THE film speed of 24 frames-per-second barely outruns the relentless pace of pummeling that thumps through the Indonesian martial arts flick "The Raid: Redemption."

Hollywood's eye for talent is acute for nothing so much as an action director, and in Gareth Huw Evans, it hopes to have found a filmmaker to resurrect the fist-flying genre of Bruce Lee. The Welsh filmmaker has mined the Indonesian fighting style of Silat, which he first sought out to document and then fictionalized in the little-seen 2009 film "Merantau."

"The Raid," fashioned as a prequel to "Merantau," was made with much of the same team, including Iko Uwais, who both plays our hero, Rama, and choreographed the fighting. After building buzz at festivals, it was picked up by Sony Pictures Classics, which has made the subtitled Indonesian film more palatable to American audiences by slapping on a nu-metal score by Mike Shinoda of Lincoln Park and Joseph Trapanese.

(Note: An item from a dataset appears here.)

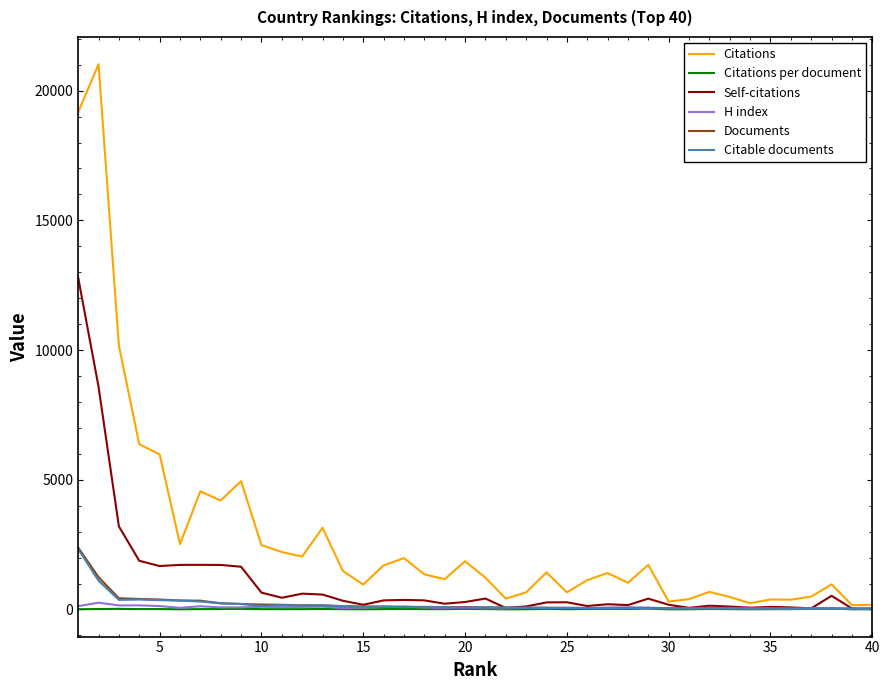

Which series has the widest spread of values?

Citations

Narrative complexity is not relevant to "The Raid," which Evans also wrote and edited. It's set almost entirely in one location: a dilapidated, 15-story high rise in Jakarta.

A 20-member SWAT team is storming the building to turn out the crime lord Tama (Ray Sahetapy) who has fashioned an impenetrable lair out of the tall slum. He waits with henchmen Mad Dog (Yayan Ruhian, also a fight choreographer) and Andi (Doni Alamsyah) at his side, an army of gang members at the ready and poor tenants who will do his bidding.

Rama, who we first see working out and praying before leaving his pregnant wife for the mission, is only a rookie among the police force. They're led by the graying Wahyu (Pierre Gruno), whose motives quickly come into question from team leader Jaka (Joe Taslim, a former Judo champ).

The siege is immediately overmatched, with psychopathic gunmen raining bullets on cowering police.

As the police numbers dwindle, Rama stands apart for his fighting acumen. The battle ebbs from machine guns to machetes and ultimately to fists and feet.

The claustrophobia of the film's dingy, byzantine corridors could be taken as a metaphor for escaping omnipresent corruption (Rama may be the only decent one in the building). But any such thought evaporates in the never-ending combat.

The fighting is blisteringly paced, uncluttered by character development.

In one of the few bits of substantial dialogue, Mad Dog explains his ethos to a captive, as he lays down his gun and implores a hand-to-hand fight.

"This is the pulse," he says, looking at his bare hands. Pulling a trigger, Mad Dog sniggers, is "like ordering take-out."

"The Raid: Redemption" will offer a full meal to action-starved moviegoers, but strike most others as - for all its athletic dynamism - lacking nutrition.